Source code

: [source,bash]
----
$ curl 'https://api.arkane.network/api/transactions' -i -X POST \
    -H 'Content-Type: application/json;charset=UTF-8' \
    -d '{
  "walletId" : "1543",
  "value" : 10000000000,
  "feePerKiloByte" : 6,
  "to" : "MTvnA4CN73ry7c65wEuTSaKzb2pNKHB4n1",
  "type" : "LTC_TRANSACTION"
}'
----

....

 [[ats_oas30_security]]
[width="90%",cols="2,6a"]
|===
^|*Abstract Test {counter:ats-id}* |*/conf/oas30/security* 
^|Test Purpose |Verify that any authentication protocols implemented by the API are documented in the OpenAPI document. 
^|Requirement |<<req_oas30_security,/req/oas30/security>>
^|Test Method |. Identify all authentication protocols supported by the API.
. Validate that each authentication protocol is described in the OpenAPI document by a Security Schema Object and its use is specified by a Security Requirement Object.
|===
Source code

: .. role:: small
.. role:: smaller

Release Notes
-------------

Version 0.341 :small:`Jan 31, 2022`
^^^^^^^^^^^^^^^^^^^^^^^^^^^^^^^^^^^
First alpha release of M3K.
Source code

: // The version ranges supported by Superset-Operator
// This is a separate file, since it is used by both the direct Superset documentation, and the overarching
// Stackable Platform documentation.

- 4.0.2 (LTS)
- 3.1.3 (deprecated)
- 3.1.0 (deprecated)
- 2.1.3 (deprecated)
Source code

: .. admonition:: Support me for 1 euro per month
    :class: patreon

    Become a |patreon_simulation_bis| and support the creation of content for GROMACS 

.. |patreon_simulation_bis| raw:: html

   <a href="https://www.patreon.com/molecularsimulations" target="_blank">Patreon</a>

....

ASSIGNMENT | Copy out each line of the records where the word "protocols" appears.

RESULT FOR THIS TASK |
^|Test Purpose |Verify that any authentication protocols implemented by the API are documented in the OpenAPI document. 
^|Test Method |. Identify all authentication protocols supported by the API.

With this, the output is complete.